ASSIGNMENT: Please report how many lines of the listing hold the word "linejoin". Add nothing to the number.

MATERIAL SUPPLIED:
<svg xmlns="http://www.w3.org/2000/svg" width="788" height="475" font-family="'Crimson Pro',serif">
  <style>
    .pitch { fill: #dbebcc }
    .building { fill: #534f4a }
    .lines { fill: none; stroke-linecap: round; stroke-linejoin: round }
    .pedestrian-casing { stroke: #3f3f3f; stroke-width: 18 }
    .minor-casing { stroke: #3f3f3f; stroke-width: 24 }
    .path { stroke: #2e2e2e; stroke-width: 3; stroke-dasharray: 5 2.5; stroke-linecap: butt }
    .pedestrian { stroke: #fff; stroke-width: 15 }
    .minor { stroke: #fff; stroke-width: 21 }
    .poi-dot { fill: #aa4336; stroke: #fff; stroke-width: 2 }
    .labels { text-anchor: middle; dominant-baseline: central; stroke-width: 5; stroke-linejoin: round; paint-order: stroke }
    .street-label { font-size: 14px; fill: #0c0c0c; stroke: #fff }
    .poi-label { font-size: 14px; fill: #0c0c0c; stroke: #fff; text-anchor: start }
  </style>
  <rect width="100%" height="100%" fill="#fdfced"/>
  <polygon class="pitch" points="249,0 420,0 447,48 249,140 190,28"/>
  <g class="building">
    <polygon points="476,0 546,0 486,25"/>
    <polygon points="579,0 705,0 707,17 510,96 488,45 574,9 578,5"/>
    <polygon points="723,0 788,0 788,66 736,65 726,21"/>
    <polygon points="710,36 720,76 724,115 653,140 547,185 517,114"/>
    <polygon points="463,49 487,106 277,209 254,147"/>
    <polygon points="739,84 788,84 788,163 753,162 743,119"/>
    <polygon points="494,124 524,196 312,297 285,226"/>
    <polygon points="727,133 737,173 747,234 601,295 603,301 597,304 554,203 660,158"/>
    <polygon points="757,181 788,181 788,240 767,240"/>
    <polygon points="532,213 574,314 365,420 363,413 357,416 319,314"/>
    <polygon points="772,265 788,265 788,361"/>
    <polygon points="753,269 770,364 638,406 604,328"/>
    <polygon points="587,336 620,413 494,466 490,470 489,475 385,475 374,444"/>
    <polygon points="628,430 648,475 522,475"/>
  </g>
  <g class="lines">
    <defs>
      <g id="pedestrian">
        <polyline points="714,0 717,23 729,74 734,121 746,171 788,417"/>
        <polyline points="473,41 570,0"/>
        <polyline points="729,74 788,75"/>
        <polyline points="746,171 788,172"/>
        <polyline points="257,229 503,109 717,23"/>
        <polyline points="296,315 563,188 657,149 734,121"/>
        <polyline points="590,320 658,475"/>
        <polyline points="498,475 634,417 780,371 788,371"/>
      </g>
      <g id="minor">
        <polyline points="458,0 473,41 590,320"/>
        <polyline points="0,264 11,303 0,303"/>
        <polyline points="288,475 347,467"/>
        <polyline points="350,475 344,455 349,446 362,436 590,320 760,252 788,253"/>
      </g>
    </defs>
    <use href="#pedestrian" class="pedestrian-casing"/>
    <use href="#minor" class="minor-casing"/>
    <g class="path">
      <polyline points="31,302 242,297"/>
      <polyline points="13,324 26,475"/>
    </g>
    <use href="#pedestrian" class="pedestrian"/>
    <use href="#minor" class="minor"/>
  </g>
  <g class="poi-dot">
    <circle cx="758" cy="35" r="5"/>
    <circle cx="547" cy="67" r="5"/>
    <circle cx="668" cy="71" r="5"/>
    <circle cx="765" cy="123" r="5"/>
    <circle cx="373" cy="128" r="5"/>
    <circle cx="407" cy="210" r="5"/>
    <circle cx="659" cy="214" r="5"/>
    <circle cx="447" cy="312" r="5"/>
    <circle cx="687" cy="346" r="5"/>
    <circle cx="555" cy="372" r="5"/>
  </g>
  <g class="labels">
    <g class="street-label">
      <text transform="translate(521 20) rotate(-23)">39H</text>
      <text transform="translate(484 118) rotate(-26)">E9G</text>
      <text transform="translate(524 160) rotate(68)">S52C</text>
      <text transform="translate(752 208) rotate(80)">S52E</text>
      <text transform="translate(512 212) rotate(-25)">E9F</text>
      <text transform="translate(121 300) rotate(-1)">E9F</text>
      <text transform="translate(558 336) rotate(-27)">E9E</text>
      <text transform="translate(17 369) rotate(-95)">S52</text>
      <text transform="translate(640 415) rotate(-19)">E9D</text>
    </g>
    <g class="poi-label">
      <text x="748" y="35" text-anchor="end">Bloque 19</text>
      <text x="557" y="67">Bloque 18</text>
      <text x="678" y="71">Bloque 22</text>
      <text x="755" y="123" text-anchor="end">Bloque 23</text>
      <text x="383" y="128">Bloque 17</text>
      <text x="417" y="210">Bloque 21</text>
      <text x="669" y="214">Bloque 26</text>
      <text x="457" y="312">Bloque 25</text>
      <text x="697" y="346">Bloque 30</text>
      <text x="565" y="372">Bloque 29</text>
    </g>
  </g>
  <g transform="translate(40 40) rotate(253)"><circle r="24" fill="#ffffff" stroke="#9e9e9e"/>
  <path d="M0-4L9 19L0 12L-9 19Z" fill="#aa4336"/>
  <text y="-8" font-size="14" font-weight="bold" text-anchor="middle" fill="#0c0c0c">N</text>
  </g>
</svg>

TASK RESPONSE: 2